Stored data entries:

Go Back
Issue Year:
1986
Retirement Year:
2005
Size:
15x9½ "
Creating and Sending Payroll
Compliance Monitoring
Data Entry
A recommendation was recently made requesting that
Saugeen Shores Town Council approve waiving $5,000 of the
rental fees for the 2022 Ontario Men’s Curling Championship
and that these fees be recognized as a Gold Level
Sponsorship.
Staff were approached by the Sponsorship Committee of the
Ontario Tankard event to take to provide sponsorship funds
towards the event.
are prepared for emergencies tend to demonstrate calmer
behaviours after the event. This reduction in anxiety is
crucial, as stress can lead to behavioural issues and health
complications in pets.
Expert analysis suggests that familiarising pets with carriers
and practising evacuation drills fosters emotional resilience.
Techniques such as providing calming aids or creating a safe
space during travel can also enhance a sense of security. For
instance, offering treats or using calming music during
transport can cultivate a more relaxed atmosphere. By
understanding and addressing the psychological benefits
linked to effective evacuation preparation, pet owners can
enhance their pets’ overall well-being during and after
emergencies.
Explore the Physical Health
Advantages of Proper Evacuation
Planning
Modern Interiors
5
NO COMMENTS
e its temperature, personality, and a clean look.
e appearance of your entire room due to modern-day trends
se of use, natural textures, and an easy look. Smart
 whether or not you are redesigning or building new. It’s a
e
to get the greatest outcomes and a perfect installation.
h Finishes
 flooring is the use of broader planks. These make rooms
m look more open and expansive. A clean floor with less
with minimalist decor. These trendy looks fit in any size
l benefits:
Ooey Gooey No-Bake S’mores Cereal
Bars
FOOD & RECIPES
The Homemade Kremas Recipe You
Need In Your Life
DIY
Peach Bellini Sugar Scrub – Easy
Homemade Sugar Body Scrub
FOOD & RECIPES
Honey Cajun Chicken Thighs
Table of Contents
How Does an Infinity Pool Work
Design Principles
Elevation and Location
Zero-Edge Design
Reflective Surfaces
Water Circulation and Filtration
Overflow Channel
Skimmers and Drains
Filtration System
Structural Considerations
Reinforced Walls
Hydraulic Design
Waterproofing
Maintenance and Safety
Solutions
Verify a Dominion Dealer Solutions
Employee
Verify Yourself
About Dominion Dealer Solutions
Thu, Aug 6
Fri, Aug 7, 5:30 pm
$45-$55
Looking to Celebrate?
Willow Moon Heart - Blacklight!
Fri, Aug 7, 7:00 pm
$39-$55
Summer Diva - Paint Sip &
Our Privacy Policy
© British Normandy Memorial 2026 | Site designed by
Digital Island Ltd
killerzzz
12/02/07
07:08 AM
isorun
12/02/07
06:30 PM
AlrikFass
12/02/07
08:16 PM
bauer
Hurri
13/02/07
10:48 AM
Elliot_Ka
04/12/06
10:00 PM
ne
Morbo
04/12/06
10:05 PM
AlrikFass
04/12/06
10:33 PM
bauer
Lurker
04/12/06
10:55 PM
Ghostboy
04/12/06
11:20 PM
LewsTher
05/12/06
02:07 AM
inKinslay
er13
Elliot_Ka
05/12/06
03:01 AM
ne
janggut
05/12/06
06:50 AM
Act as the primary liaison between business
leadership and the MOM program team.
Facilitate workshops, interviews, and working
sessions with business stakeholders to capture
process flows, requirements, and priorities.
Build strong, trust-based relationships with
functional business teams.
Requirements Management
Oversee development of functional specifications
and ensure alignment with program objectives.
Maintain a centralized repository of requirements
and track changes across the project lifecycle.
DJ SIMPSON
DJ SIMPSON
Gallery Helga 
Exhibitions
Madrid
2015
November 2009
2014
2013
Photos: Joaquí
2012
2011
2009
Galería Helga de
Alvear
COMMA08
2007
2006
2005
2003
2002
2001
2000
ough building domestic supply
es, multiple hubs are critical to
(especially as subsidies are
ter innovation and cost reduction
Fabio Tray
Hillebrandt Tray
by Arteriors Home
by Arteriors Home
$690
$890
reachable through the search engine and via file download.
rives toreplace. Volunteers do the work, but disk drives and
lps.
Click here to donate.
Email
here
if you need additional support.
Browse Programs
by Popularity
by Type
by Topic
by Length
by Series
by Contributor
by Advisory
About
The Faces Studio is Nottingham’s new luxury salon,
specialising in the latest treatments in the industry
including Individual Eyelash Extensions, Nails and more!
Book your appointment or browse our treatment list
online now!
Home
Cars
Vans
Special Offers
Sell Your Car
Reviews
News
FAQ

● What you need to do: Repeat the lines of the listing from the very start up to and including the line with "and that these".

● Problem solution:
Go Back
Issue Year:
1986
Retirement Year:
2005
Size:
15x9½ "
Creating and Sending Payroll
Compliance Monitoring
Data Entry
A recommendation was recently made requesting that
Saugeen Shores Town Council approve waiving $5,000 of the
rental fees for the 2022 Ontario Men’s Curling Championship
and that these fees be recognized as a Gold Level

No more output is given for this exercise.